Page images and extracted text
++++++++++++++++++++

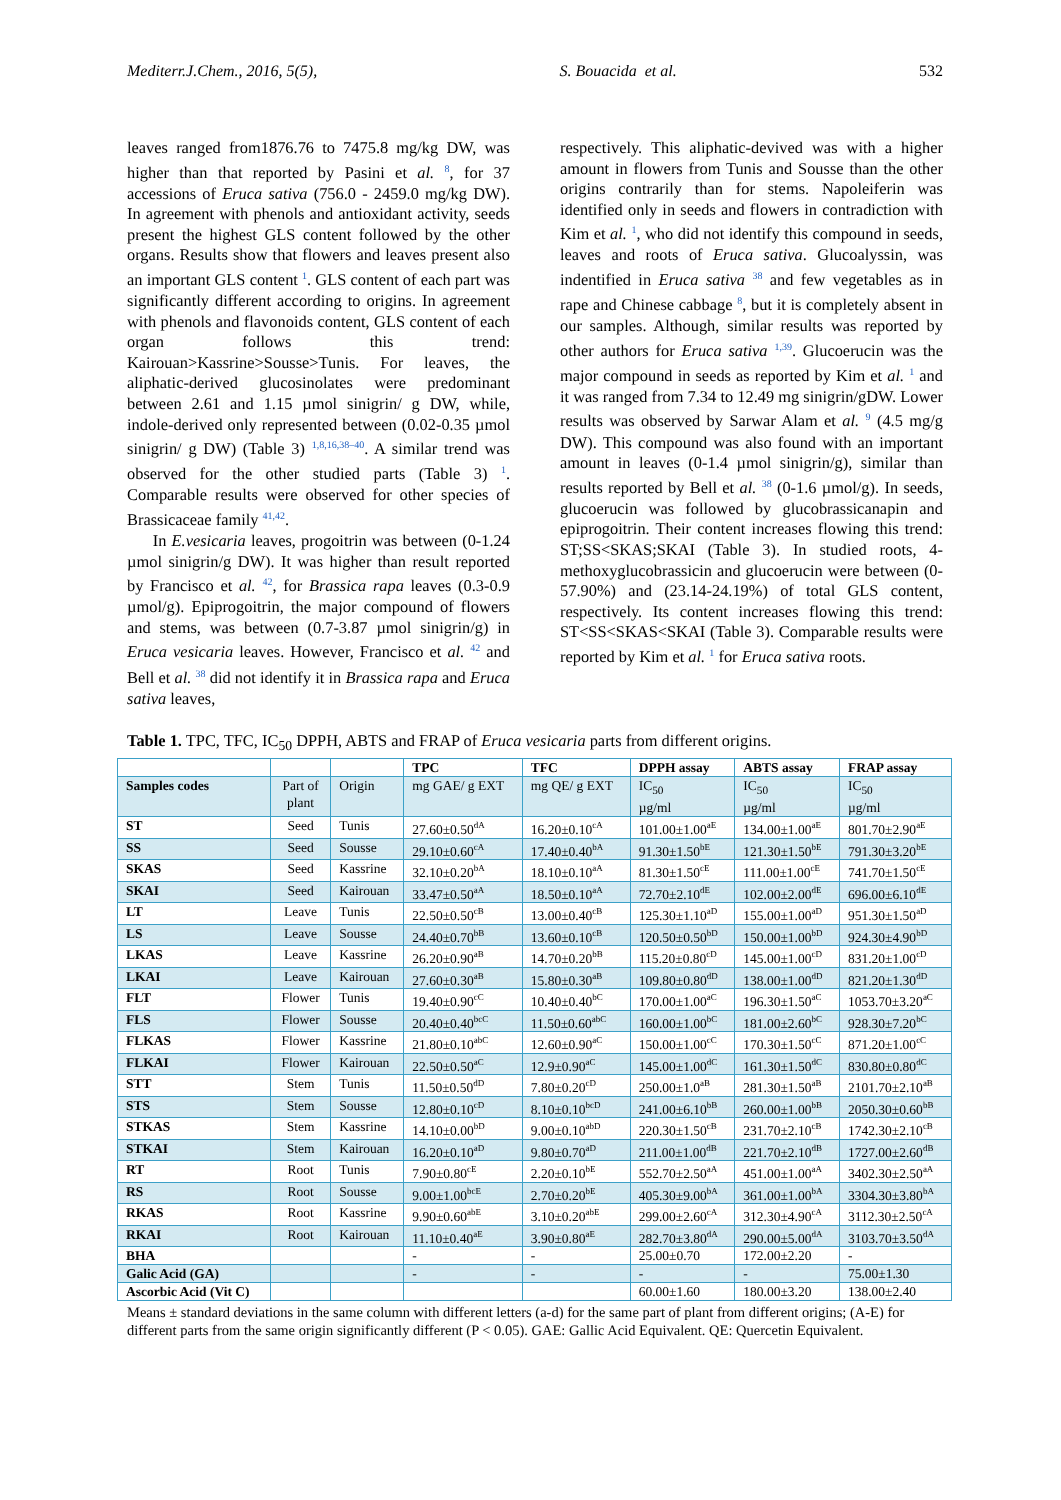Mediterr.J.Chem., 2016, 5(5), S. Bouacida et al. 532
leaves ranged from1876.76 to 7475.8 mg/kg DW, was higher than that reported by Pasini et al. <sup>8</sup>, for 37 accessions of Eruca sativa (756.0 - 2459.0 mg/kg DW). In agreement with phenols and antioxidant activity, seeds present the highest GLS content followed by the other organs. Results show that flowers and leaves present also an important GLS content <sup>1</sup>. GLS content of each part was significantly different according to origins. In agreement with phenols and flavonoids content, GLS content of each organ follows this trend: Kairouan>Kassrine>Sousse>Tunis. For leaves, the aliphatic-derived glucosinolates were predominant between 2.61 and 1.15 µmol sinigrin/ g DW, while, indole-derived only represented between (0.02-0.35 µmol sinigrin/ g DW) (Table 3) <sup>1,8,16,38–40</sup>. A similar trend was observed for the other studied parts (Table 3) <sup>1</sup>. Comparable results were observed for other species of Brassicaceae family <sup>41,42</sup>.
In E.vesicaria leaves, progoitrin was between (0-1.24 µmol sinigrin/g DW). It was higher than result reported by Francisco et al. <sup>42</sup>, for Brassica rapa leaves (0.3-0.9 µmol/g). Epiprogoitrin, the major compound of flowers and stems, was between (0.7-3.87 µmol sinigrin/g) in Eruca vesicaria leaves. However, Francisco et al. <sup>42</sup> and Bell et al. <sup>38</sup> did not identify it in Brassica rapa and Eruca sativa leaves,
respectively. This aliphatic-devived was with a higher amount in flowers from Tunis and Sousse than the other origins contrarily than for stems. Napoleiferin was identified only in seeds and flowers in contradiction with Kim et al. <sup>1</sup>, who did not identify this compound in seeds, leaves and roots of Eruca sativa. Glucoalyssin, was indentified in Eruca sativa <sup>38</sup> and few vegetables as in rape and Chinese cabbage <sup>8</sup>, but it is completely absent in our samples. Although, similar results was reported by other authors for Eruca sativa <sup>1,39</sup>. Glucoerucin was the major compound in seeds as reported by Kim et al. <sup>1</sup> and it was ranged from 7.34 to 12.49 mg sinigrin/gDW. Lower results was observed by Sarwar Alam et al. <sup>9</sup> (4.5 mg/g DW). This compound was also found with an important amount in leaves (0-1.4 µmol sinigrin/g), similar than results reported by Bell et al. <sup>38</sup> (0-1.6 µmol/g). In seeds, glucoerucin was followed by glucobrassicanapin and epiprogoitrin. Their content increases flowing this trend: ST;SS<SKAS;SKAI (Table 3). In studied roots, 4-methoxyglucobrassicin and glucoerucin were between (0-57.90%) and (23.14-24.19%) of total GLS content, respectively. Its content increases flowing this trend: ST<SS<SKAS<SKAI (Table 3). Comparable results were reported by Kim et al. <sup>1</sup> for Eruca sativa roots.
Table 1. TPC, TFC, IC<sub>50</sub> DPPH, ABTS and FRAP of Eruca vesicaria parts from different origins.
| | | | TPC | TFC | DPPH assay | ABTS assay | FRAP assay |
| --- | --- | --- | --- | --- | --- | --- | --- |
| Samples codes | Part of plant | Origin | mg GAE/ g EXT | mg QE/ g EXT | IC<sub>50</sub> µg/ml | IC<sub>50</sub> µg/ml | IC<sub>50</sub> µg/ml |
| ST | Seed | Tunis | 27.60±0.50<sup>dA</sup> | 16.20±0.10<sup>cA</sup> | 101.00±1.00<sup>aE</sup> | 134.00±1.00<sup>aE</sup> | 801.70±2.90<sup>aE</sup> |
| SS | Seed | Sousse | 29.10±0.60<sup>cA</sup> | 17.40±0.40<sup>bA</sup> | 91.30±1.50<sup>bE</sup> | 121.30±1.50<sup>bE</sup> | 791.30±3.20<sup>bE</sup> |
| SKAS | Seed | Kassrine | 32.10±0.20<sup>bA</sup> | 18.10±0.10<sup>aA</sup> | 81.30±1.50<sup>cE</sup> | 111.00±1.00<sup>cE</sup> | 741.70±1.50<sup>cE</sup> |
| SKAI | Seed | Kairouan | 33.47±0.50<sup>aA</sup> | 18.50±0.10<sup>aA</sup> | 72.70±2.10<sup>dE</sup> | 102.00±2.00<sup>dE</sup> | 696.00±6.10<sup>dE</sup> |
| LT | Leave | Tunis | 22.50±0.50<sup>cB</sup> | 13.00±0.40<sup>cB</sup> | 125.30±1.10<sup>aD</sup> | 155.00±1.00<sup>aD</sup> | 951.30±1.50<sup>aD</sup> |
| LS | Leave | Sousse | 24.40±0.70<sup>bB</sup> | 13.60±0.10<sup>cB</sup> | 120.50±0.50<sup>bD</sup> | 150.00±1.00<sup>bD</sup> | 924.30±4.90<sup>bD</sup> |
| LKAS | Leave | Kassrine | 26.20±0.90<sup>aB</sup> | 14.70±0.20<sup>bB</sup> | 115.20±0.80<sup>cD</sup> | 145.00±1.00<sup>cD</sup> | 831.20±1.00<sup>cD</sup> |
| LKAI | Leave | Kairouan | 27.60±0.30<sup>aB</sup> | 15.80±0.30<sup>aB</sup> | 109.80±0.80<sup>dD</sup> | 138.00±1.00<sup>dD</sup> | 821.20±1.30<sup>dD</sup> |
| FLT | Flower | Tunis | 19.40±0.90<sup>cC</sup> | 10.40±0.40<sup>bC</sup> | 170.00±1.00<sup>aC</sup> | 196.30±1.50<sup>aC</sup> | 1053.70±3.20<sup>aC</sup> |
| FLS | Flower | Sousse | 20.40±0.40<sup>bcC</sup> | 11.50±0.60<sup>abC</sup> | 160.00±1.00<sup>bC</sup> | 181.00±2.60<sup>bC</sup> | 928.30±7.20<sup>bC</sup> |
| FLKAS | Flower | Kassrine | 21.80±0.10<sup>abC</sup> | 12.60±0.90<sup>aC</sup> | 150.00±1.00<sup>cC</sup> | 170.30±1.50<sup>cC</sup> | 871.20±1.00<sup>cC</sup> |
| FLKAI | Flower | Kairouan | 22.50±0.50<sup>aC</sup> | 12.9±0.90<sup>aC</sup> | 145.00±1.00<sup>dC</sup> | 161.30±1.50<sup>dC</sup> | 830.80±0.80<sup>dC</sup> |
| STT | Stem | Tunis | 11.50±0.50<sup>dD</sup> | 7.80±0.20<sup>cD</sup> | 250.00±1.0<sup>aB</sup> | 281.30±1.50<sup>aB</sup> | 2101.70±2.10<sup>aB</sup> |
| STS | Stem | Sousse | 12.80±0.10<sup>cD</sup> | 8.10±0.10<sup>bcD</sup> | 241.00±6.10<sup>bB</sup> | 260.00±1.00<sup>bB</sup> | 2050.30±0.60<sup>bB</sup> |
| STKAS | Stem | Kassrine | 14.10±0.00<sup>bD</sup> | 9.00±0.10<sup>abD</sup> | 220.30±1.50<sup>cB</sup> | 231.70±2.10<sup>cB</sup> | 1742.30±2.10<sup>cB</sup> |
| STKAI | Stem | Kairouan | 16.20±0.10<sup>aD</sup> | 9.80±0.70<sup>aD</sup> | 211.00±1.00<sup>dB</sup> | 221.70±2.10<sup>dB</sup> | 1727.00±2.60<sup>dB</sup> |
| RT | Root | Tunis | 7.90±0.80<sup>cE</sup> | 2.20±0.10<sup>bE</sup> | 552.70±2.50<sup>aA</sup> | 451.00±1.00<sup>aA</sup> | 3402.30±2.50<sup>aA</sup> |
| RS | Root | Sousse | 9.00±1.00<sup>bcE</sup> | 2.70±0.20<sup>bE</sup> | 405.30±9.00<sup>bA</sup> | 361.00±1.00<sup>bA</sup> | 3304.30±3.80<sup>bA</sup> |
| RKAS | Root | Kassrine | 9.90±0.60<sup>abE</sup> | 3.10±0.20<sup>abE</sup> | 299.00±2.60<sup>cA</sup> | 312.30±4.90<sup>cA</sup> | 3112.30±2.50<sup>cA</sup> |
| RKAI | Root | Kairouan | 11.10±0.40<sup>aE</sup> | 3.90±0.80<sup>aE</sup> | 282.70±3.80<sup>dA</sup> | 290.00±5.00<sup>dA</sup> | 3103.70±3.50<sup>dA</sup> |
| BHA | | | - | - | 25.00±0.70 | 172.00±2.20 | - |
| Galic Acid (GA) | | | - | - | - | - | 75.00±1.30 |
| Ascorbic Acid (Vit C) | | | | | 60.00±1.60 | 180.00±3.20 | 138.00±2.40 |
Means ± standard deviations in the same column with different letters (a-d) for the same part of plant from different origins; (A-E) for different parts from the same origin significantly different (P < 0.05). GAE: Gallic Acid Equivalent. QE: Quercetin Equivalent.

++++++++++++++++++++

* _WHAT YOU WILL DO_
All lines in the data that contain the word "ABTS" should be copied.

* _EXERCISE ANSWER_
Table 1. TPC, TFC, IC<sub>50</sub> DPPH, ABTS and FRAP of Eruca vesicaria parts from different origins.
| | | | TPC | TFC | DPPH assay | ABTS assay | FRAP assay |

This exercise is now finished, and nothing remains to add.